Rename "top-left" to "upper-left" in the part of the records that opens with the first line and closes with the line containing "13: (502, 710)", and give that part again with nothing else changed. Leave the pictures out of your answer.

START AVAILABLE RECORDS

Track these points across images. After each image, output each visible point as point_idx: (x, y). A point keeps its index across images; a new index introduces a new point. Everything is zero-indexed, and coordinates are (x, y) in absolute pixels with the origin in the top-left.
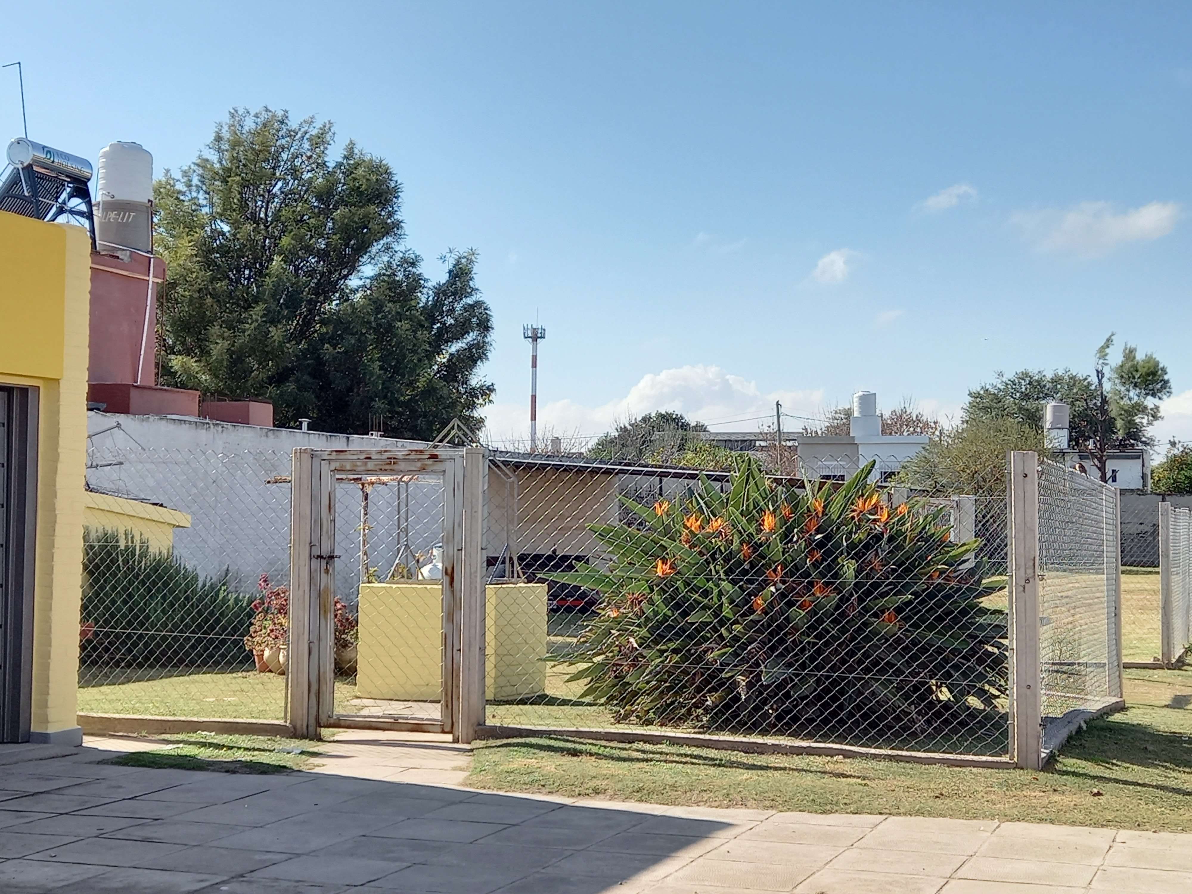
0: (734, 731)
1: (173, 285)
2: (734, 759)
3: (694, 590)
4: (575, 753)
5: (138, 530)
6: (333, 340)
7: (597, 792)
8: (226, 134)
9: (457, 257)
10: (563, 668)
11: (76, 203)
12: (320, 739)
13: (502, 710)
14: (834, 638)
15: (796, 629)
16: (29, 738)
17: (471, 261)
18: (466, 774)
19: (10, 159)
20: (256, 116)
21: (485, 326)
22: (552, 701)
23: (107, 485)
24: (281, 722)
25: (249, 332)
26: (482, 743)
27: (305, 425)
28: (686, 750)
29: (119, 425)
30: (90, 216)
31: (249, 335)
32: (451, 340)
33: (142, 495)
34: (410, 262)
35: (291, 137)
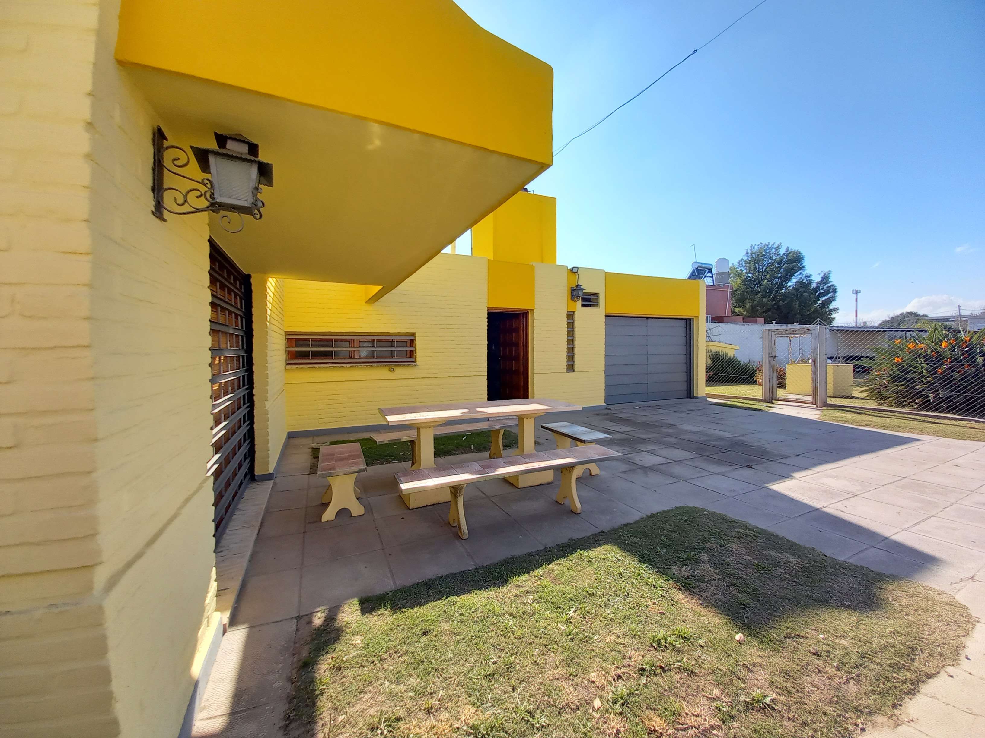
0: (927, 411)
1: (735, 291)
2: (926, 420)
3: (910, 366)
4: (860, 413)
5: (725, 351)
6: (783, 300)
7: (866, 425)
8: (749, 252)
9: (824, 273)
10: (858, 388)
11: (710, 275)
12: (773, 403)
13: (832, 399)
14: (972, 383)
15: (955, 379)
16: (694, 397)
17: (829, 274)
18: (819, 416)
19: (692, 267)
20: (758, 245)
21: (835, 291)
22: (853, 397)
23: (716, 340)
24: (761, 398)
26: (826, 408)
27: (774, 323)
28: (906, 416)
29: (719, 326)
30: (712, 277)
31: (757, 301)
32: (823, 297)
33: (726, 342)
34: (808, 276)
35: (769, 249)
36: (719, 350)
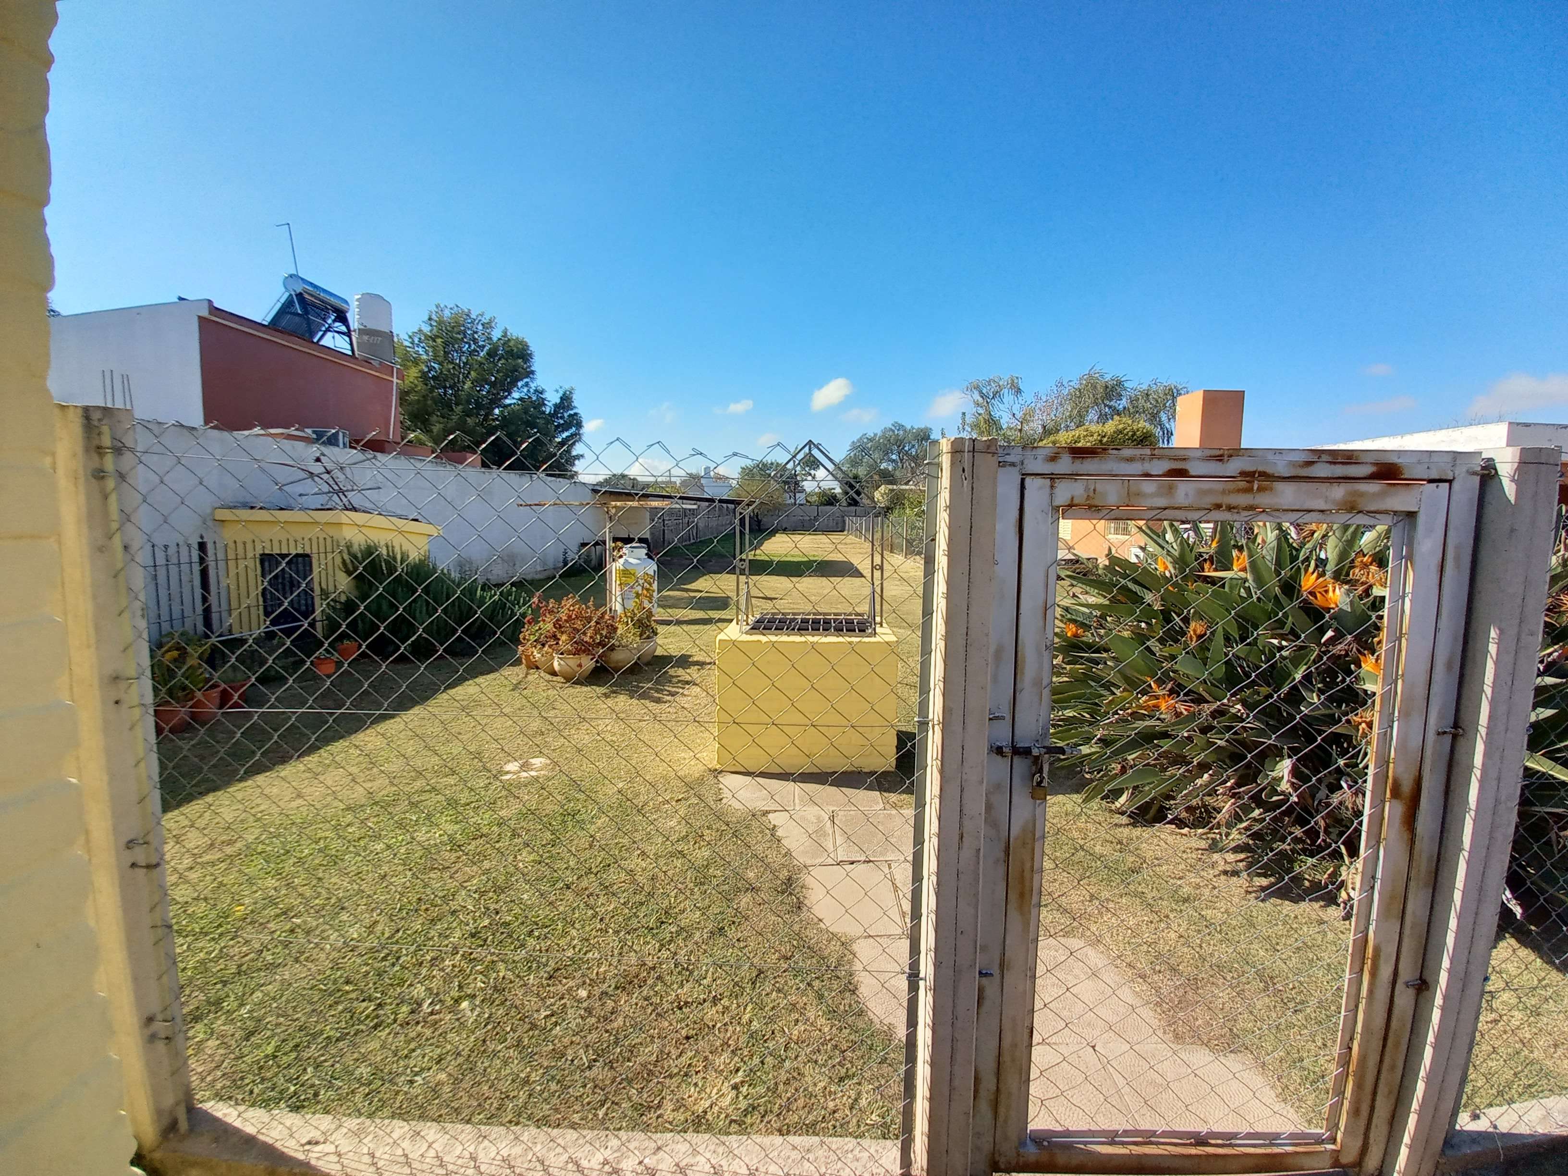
1: (407, 393)
5: (399, 541)
8: (434, 317)
9: (564, 391)
11: (338, 326)
17: (572, 393)
19: (286, 288)
20: (451, 309)
21: (579, 425)
30: (349, 336)
32: (563, 431)
33: (399, 512)
34: (539, 392)
35: (472, 322)
36: (376, 542)
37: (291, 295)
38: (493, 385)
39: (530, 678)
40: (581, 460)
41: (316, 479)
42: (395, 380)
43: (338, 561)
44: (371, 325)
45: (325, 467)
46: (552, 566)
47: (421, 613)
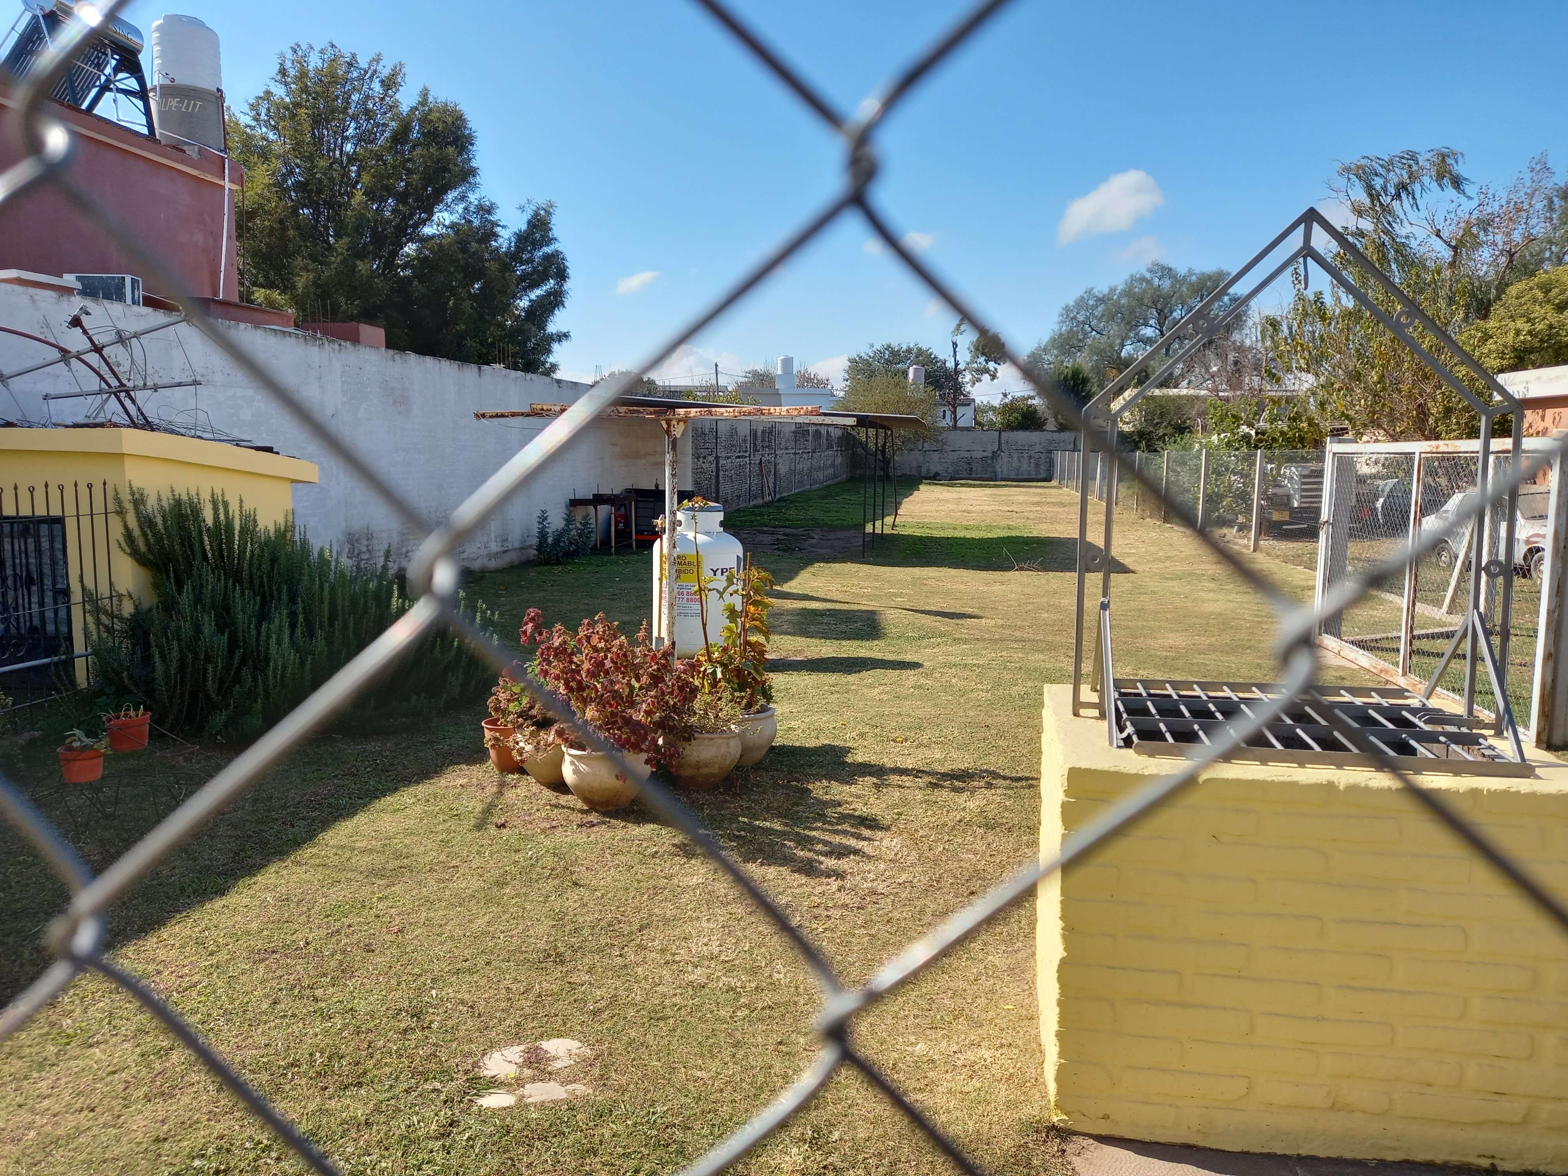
1: (251, 215)
8: (291, 68)
9: (535, 208)
11: (124, 79)
17: (549, 213)
20: (322, 52)
21: (562, 275)
25: (335, 265)
30: (144, 99)
31: (336, 268)
32: (532, 288)
33: (236, 434)
34: (485, 210)
35: (361, 78)
36: (193, 492)
37: (35, 17)
38: (402, 198)
39: (510, 795)
40: (565, 343)
41: (74, 361)
42: (227, 185)
43: (117, 532)
44: (183, 79)
45: (90, 339)
46: (517, 545)
47: (279, 642)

END AVAILABLE RECORDS

» **RESULT FOR THIS EXERCISE**:
Track these points across images. After each image, output each visible point as point_idx: (x, y). A point keeps its index across images; a new index introduces a new point. Everything is zero-indexed, and coordinates are (x, y) in absolute pixels with the origin in the upper-left.
0: (734, 731)
1: (173, 285)
2: (734, 759)
3: (694, 590)
4: (575, 753)
5: (138, 530)
6: (333, 340)
7: (597, 792)
8: (226, 134)
9: (457, 257)
10: (563, 668)
11: (76, 203)
12: (320, 739)
13: (502, 710)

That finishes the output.